Sabine Kunst wurden schon immer Ambitionen nachgesagt. Nun hat es die Präsidentin der Uni Potsdam endlich geschafft und wird neue Wissenschaftsministerin des Landes.

Jan Kixmüller

Seit Sommer 2010 steht die 56-jährige parteilose Wissenschaftlerin auch ehrenamtlich an der Spitze des Deutschen Akademischen Austauschdienstes (DAAD). Sabine Kunst schätzt den Stillstand nicht, sondern sucht immer neue Herausforderungen. Immer dann, wenn sie eine neue Aufgabe übernimmt, wirkt sie am stärksten. Im Herbst vergangenen Jahres war die Managerin der größten Hochschule des Landes gar für die Wahl zur Rektorin der Universität Leipzig nominiert, fiel dann aber völlig unerwartet durch. Doch ihre Person blieb von der Leipziger Episode unbeschädigt. Vielmehr bewies sie wieder einmal, dass sie sich so schnell nicht unterkriegen lässt.

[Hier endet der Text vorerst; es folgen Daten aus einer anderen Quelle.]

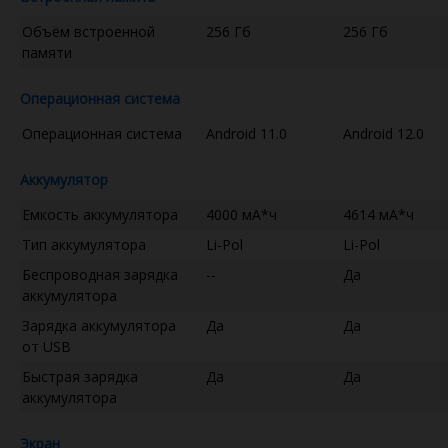
Объём встроенной
256 Гб
256 Гб
памяти
Операционная система
Операционная система
Android 11.0
Android 12.0
Аккумулятор
Емкость аккумулятора
4000 мА*ч
4614 мА*ч
Тип аккумулятора
Li-Pol
Li-Pol
Беспроводная зарядка
--
Да
аккумулятора
Зарядка аккумулятора
Да
Да
от USB
Быстрая зарядка
Да
Да
аккумулятора
Экран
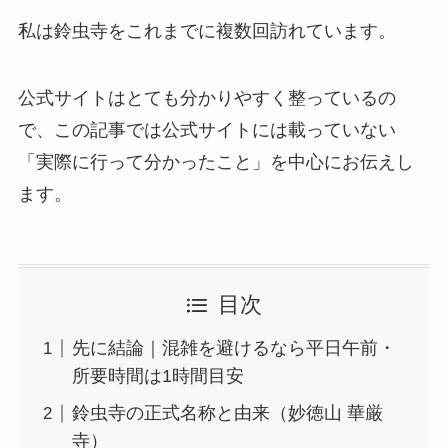
私は鈴虫寺をこれまでに複数回訪れています。
公式サイトはとても分かりやすく整っているの
で、この記事では公式サイトには載っていない
「実際に行って分かったこと」を中心にお伝えし
ます。
目次
先に結論｜混雑を避けるなら平日午前・
所要時間は1時間目安
鈴虫寺の正式名称と由来（妙徳山 華厳
寺）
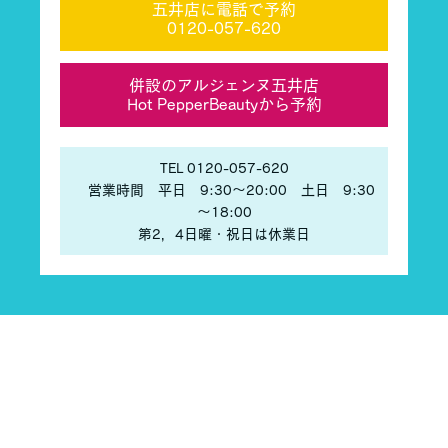
五井店に電話で予約
0120-057-620
併設のアルジェンヌ五井店
Hot PepperBeautyから予約
TEL 0120-057-620
営業時間 平日 9:30〜20:00 土日 9:30
～18:00
第2，4日曜・祝日は休業日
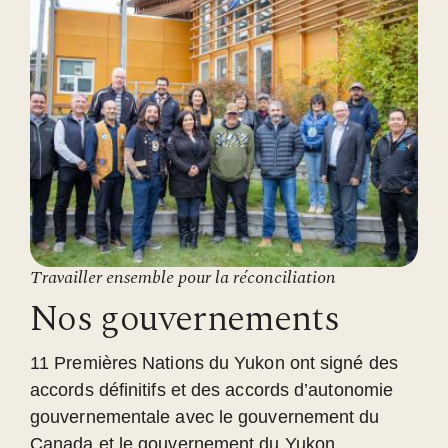
Travailler ensemble pour la réconciliation
Nos gouvernements
11 Premières Nations du Yukon ont signé des
accords définitifs et des accords d’autonomie
gouvernementale avec le gouvernement du
Canada et le gouvernement du Yukon.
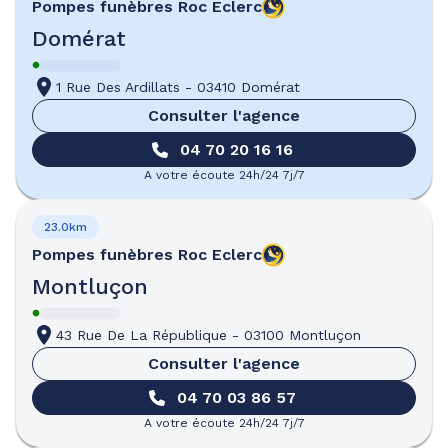
Pompes funèbres
Roc Eclerc
Domérat
1 Rue Des Ardillats
-
03410 Domérat
Consulter l'agence
04 70 20 16 16
A votre écoute 24h/24 7j/7
23.0km
Pompes funèbres
Roc Eclerc
Montluçon
43 Rue De La République
-
03100 Montluçon
Consulter l'agence
04 70 03 86 57
A votre écoute 24h/24 7j/7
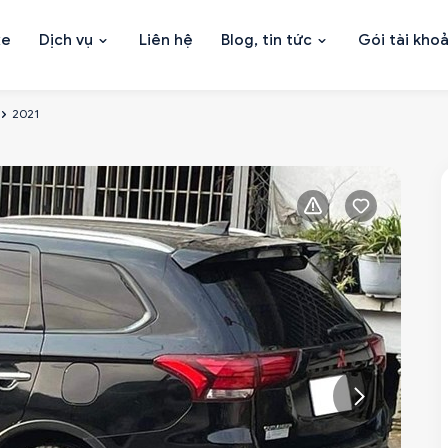
xe
Dịch vụ
Liên hệ
Blog, tin tức
Gói tài kho
2021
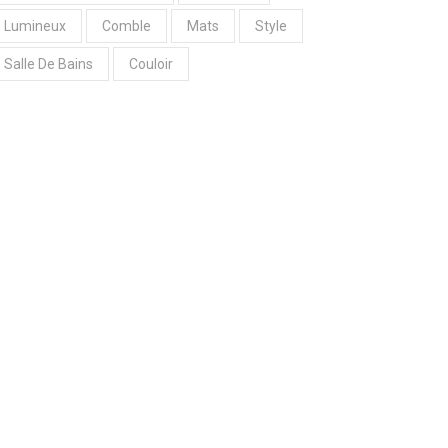
Lumineux
Comble
Mats
Style
Salle De Bains
Couloir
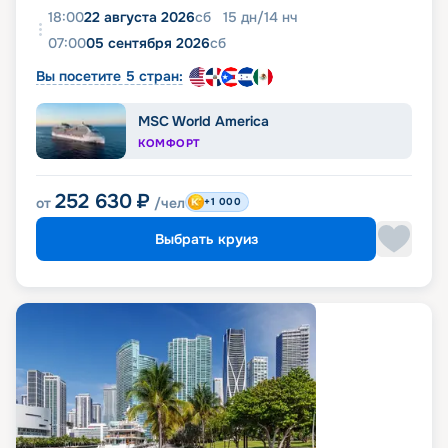
18:00
22 августа 2026
сб
15
дн
/
14
нч
07:00
05 сентября 2026
сб
Вы посетите 5 стран:
MSC World America
КОМФОРТ
252 630
₽
от
/чел
+1 000
Выбрать круиз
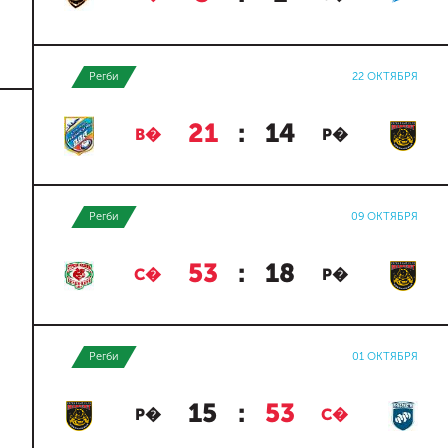
Регби
22 ОКТЯБРЯ
21
:
14
В�
Р�
Регби
09 ОКТЯБРЯ
53
:
18
С�
Р�
Регби
01 ОКТЯБРЯ
15
:
53
Р�
С�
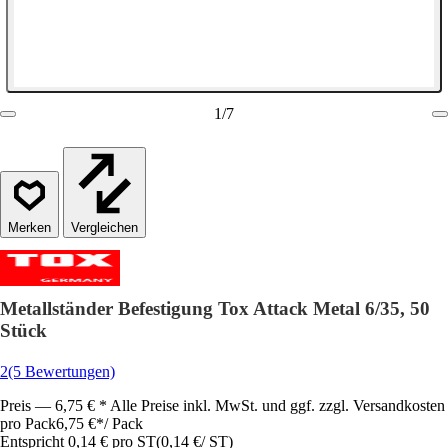
1
/
7
Vergleichen
Metallständer Befestigung Tox Attack Metal 6/35, 50
Stück
2
(5 Bewertungen)
Preis — 6,75 € * Alle Preise inkl. MwSt. und ggf. zzgl. Versandkosten
pro Pack
6,75 €
*
/
Pack
Entspricht 0,14 € pro ST
(
0,14 €
/
ST
)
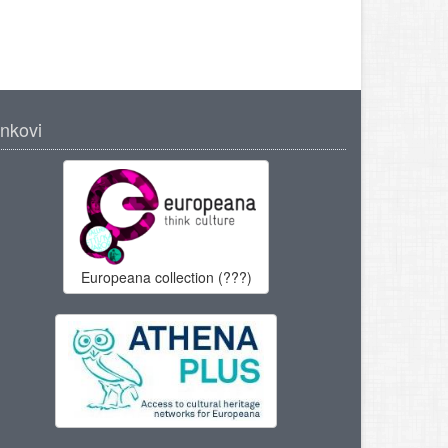
inkovi
Europeana collection (???)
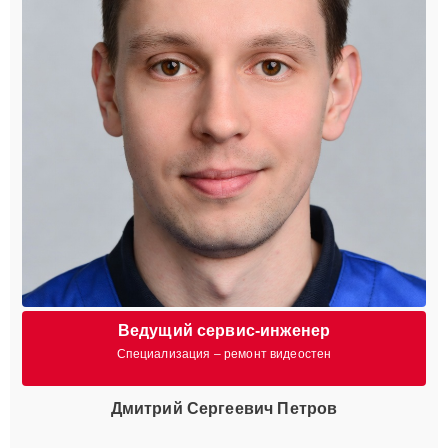
Ведущий сервис-инженер
Специализация – ремонт видеостен
Дмитрий Сергеевич Петров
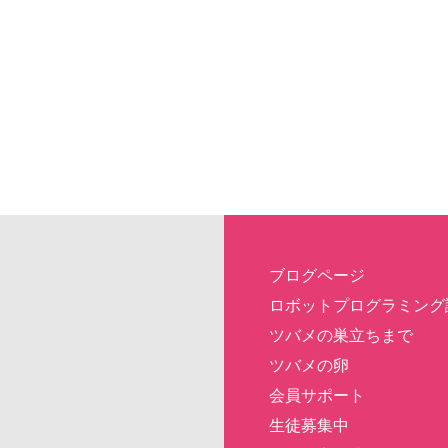
ブログページ
ロボットプログラミング
ツバメの巣立ちまで
ツバメの卵
会員サポート
生徒募集中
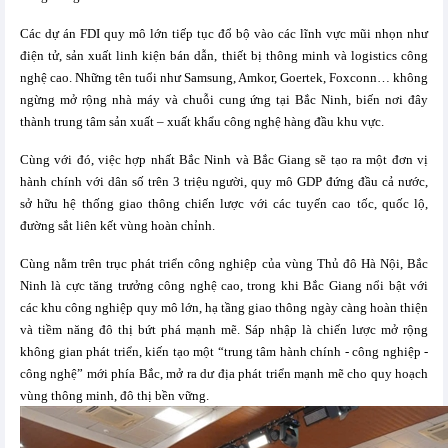
Các dự án FDI quy mô lớn tiếp tục đổ bộ vào các lĩnh vực mũi nhọn như
điện tử, sản xuất linh kiện bán dẫn, thiết bị thông minh và logistics công
nghệ cao. Những tên tuổi như Samsung, Amkor, Goertek, Foxconn… không
ngừng mở rộng nhà máy và chuỗi cung ứng tại Bắc Ninh, biến nơi đây
thành trung tâm sản xuất – xuất khẩu công nghệ hàng đầu khu vực.
Cùng với đó, việc hợp nhất Bắc Ninh và Bắc Giang sẽ tạo ra một đơn vị
hành chính với dân số trên 3 triệu người, quy mô GDP đứng đầu cả nước,
sở hữu hệ thống giao thông chiến lược với các tuyến cao tốc, quốc lộ,
đường sắt liên kết vùng hoàn chỉnh.
Cùng nằm trên trục phát triển công nghiệp của vùng Thủ đô Hà Nội, Bắc
Ninh là cực tăng trưởng công nghệ cao, trong khi Bắc Giang nổi bật với
các khu công nghiệp quy mô lớn, hạ tầng giao thông ngày càng hoàn thiện
và tiềm năng đô thị bứt phá mạnh mẽ. Sáp nhập là chiến lược mở rộng
không gian phát triển, kiến tạo một “trung tâm hành chính - công nghiệp -
công nghệ” mới phía Bắc, mở ra dư địa phát triển mạnh mẽ cho quy hoạch
vùng thông minh, đô thị bền vững.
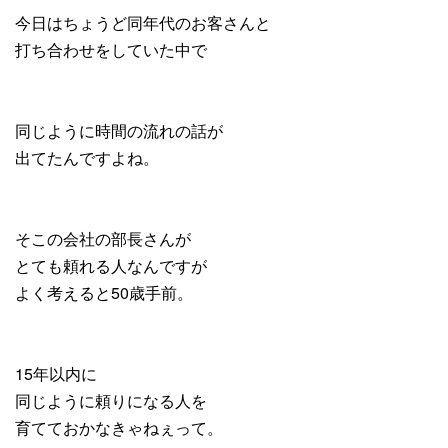
今日はちょうど同年代のお客さんと
打ち合わせをしていた中で
同じように時間の流れの話が
出てたんですよね。
そこの会社の部長さんが
とても頼れる人なんですが
よく考えると50歳手前。
15年以内に
同じように頼りになる人を
育てておかなきゃねぇって。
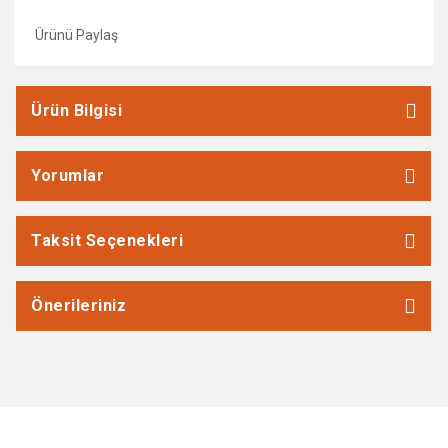
Ürünü Paylaş
Ürün Bilgisi
Yorumlar
Taksit Seçenekleri
Önerileriniz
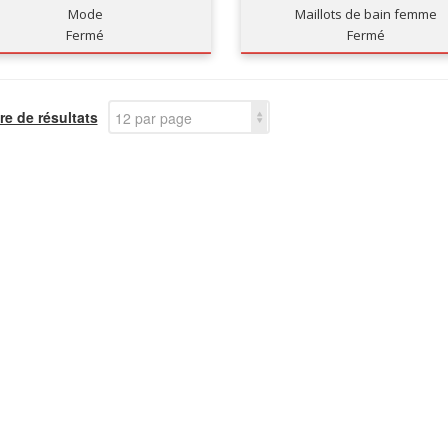
Mode
Maillots de bain femme
Fermé
Fermé
e de résultats
12 par page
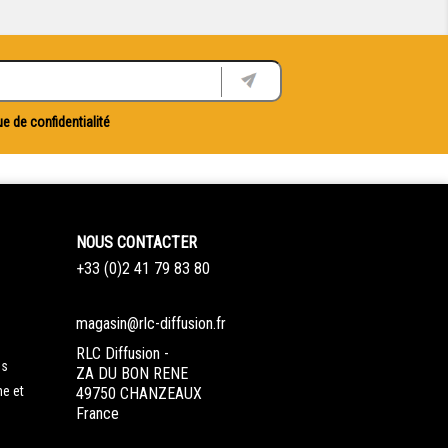
ue de confidentialité
NOUS CONTACTER
+33 (0)2 41 79 83 80
magasin@rlc-diffusion.fr
RLC Diffusion -
es
ZA DU BON RENE
ne et
49750 CHANZEAUX
France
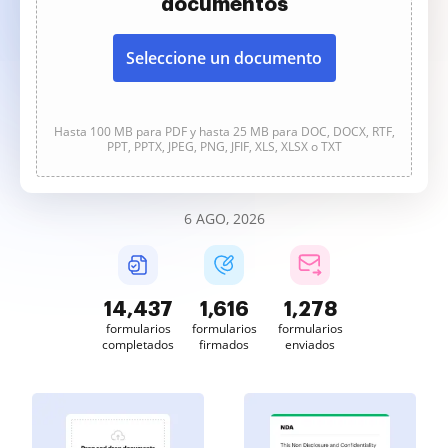
documentos
Seleccione un documento
Hasta 100 MB para PDF y hasta 25 MB para DOC, DOCX, RTF,
PPT, PPTX, JPEG, PNG, JFIF, XLS, XLSX o TXT
6 AGO, 2026
14,438
1,616
1,278
formularios
formularios
formularios
completados
firmados
enviados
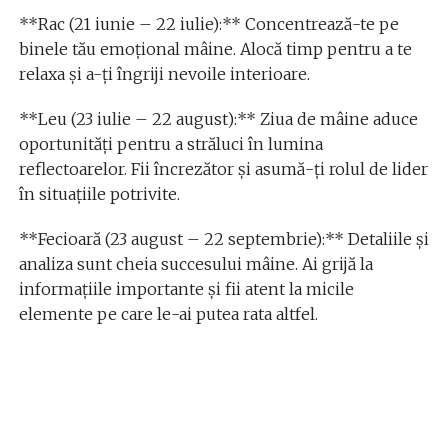
**Rac (21 iunie – 22 iulie):** Concentrează-te pe
binele tău emoțional mâine. Alocă timp pentru a te
relaxa și a-ți îngriji nevoile interioare.
**Leu (23 iulie – 22 august):** Ziua de mâine aduce
oportunități pentru a străluci în lumina
reflectoarelor. Fii încrezător și asumă-ți rolul de lider
în situațiile potrivite.
**Fecioară (23 august – 22 septembrie):** Detaliile și
analiza sunt cheia succesului mâine. Ai grijă la
informațiile importante și fii atent la micile
elemente pe care le-ai putea rata altfel.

Am Tag ihrer Niederlage in Leipzig wurde bekannt, dass sie zur Hochschulmanagerin des Jahres 2010 gekürt worden war, was ihren Ruf weit über Potsdam hinaus beweist. Sabine Kunst gab sich auch nie mit der Kompetenz auf einem Fachgebiet zufrieden. Die dreifache Mutter promovierte nacheinander in Umweltbiotechnologie und Politikwissenschaft, und habilitierte sich 1990 als Expertin für Wasser- und Abwasserbiologie. Nach der Ernennung wird sich nun zeigen, wie viel Spielraum die neue Ministerin bei den angedrohten Kürzungen des Wissenschaftsetats um 27 Millionen Euro noch hat – zumal nicht nur die Wissenschaft und Forschung sondern auch die Kultur in ihr neues Ressort fallen. Aber so wie man Sabine Kunst bislang kennt, können sich ihre neuen Ministerkollegen für die Verhandlungen schon einmal warm anziehen.